= The Megalithic Portal =

The Megalithic Portal is a web resource dedicated to prehistoric archaeology and closely related subjects. The Megalithic Portal's mission is to document, publicise and protect ancient sites and help to ensure their preservation for future generations.

==History==
Founded by chartered engineer Andy Burnham, the site database began in 1997 as Megalithic Mysteries, and the Prehistoric Web Index, from a database he originally compiled. The Megalithic Portal has existed in its current form since February 2001. The information is maintained by a team of voluntary editors and administrators and has become the centre of a keen user group. Contributors have been known to give up their jobs to travel, researching little-known ancient sites to add to the database. In 2002, Archaeology Magazine reviewed the Megalithic Portal, describing it as 'useful, fun, and accurate'. As of January 2010 the Megalithic Portal has been constituted as a non profit making membership society

The information contributed by thousands of visitors from all over the world covers types of prehistoric monument from chambered tombs and standing stones to hillforts and settlements, and much in between. There are many tens of thousands of listings, and over the years the site has extended beyond prehistoric megaliths, extending to, for example Pictish symbol stones in Scotland. While the site still calls itself the Megalithic Portal, it has also become the biggest online repository of data on related areas of interest such as holy wells and ancient crosses in the UK. Its listings are often referenced by noted web sites and in recent books on megaliths and Holy Wells.

A recent project (April 2010) has involved contributors finding over 1000 ancient sites pictured on Google Street View in the UK and elsewhere

==Features==
Site features include:
- Comprehensive listing of prehistoric and related sites in the UK, Europe and worldwide searchable by name, type, location, grid reference, quality of remains and ease of access. Entries contain descriptions, on-page maps, comments and photographs from visitors, with links to local weather, accommodation, aerial views and further websites (over 20,000). Over 60 site types include stone and timber circles, rows, barrows and tombs of all sorts, surviving and destroyed
- The interactive Megalith Map covers the whole of Europe. Tens of thousands of sites are plotted, arranged as layers that can be turned on and off, zoomed and browsed according to site type and area. The map leads to live database entries containing, where possible, details of what remains today, what has been found in the past, and information on access, photographs, visitors' comments and a list of other nearby sites.
- The egallery contains over 50,000 photographs of ancient sites from around the UK and worldwide. Photographs are divided by location, with specialist galleries such as the Spirit of Place (best pictures of ancient sites) the Art Gallery (visitors’ drawings and paintings) and the History Gallery (places of interest outside the definition of prehistory).
- News stories from the world of prehistory, updated daily, with original articles and book reviews.
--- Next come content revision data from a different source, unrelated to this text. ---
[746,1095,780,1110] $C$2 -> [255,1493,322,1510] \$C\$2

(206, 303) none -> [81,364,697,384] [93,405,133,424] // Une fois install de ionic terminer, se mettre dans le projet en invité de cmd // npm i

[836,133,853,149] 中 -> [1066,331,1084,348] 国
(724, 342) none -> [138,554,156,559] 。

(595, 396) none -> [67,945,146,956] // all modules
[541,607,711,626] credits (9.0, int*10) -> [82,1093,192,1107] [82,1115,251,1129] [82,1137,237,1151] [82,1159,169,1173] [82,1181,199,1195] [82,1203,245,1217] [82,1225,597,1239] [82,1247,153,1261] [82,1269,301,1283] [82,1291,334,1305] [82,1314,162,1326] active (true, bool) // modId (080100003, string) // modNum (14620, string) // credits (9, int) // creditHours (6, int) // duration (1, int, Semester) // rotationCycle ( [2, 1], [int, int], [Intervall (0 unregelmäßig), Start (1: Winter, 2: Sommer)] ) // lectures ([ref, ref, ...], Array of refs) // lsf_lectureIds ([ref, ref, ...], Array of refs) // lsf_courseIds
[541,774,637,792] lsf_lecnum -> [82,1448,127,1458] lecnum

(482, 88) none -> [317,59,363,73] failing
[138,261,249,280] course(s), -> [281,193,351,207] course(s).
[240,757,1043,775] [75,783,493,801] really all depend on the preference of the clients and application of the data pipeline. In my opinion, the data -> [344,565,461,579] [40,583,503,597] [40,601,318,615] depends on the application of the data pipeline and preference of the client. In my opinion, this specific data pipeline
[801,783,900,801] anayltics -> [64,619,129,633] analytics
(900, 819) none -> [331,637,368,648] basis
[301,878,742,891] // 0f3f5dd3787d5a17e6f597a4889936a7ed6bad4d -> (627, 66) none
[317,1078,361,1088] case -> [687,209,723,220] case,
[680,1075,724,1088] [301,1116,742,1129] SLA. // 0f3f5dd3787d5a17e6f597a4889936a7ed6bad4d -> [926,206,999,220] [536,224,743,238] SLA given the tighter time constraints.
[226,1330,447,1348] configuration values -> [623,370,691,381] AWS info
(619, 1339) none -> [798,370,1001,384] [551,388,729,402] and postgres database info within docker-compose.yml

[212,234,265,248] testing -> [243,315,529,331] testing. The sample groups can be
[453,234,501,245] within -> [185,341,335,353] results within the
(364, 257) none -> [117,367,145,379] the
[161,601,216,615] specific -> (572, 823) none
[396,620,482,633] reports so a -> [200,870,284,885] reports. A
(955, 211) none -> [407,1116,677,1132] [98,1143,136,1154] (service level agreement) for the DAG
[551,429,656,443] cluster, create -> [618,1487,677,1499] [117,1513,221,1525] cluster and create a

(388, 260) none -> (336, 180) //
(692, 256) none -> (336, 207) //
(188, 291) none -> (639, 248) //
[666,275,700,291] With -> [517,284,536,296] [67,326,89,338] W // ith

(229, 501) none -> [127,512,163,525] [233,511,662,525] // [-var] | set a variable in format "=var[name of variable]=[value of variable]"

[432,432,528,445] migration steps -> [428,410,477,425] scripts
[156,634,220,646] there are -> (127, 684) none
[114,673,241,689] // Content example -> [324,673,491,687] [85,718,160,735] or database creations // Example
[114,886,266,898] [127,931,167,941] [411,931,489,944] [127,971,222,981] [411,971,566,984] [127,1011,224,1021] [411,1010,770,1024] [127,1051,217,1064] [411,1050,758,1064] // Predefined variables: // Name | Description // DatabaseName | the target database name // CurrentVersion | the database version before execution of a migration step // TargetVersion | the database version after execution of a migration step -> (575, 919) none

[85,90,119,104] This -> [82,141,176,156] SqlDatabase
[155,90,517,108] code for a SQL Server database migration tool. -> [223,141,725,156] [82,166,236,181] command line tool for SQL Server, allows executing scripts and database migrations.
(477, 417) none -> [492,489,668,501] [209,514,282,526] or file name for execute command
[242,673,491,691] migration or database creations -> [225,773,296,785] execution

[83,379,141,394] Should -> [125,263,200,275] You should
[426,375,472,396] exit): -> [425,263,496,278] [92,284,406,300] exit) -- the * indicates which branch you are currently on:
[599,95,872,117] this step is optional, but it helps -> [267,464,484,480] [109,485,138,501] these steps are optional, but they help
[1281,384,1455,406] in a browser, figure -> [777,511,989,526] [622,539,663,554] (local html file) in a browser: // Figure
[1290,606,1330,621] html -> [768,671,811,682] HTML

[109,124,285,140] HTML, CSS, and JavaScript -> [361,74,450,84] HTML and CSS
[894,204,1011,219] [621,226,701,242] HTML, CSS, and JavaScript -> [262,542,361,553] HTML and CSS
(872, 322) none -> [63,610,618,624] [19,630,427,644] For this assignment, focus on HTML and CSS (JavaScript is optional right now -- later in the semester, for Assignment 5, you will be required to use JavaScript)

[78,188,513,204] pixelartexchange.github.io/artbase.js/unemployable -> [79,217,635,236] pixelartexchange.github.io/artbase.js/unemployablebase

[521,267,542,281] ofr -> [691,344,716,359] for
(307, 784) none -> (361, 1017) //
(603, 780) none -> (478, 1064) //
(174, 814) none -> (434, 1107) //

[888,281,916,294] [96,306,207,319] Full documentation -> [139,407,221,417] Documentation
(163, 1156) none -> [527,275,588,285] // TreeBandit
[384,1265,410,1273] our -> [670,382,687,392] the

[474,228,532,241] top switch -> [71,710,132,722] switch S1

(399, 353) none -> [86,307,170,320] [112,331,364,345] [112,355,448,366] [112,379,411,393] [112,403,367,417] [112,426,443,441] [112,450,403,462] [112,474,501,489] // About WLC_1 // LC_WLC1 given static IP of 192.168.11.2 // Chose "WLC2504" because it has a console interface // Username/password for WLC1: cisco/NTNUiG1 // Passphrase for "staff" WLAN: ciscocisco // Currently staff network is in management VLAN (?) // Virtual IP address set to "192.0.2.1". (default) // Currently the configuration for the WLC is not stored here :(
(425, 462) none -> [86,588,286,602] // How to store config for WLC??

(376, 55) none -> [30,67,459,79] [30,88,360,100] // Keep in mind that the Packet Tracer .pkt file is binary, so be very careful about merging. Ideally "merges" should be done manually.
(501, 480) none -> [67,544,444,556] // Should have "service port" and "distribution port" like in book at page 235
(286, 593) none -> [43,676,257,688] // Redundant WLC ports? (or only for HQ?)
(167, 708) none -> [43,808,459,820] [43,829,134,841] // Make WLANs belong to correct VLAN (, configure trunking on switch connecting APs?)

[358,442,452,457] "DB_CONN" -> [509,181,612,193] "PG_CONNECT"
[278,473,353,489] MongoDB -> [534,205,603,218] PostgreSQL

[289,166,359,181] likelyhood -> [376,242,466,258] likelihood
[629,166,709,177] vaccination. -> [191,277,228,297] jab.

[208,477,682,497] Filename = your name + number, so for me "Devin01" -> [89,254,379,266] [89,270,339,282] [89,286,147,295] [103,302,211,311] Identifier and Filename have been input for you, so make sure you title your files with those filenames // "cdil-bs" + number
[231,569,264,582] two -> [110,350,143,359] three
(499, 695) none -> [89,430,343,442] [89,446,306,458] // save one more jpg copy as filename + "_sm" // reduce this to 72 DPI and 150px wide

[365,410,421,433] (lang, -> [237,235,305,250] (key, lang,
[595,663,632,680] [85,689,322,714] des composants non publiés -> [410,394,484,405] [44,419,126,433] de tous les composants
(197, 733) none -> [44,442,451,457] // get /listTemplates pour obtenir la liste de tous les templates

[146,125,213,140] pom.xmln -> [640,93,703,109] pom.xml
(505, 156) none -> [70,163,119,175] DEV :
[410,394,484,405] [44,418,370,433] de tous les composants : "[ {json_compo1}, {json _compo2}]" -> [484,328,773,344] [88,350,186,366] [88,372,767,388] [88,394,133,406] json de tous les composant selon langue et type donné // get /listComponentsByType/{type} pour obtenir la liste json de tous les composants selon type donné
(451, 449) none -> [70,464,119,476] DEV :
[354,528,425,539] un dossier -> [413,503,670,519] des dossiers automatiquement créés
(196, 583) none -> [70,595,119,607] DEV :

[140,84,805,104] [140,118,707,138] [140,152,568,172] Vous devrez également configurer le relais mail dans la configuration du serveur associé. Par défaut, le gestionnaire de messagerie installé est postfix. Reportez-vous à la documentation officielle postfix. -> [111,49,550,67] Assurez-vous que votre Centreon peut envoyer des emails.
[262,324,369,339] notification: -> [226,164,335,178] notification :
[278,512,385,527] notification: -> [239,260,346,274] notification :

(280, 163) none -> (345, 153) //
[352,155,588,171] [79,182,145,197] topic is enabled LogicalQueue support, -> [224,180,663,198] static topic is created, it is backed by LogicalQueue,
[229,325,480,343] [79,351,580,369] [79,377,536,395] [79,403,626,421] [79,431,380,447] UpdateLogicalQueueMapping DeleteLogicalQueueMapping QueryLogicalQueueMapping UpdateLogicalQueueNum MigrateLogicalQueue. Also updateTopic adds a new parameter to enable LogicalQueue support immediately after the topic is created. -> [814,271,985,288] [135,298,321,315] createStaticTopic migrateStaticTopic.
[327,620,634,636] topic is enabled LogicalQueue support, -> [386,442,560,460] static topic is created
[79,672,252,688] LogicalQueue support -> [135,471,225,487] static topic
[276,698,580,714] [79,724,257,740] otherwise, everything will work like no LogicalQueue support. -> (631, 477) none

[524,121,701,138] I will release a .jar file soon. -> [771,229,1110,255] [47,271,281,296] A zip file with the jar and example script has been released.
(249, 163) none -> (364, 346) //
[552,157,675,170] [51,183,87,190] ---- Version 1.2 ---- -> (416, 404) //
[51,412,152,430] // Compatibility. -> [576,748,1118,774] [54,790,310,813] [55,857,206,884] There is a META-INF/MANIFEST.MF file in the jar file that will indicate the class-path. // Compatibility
The Megalithic Portal's news feeds are often referenced from other archaeological web sites.
- A Forum for the exchange of ideas and thoughts on stones, prehistory, sacred sites and mysteries
- A facility allowing visitors to submit their own articles and photographs.
- Downloads of data suitable for use with Google Earth, GeoRSS feeds, GPS and third-party mapping tools, links to download e-books, articles, audio and other resources.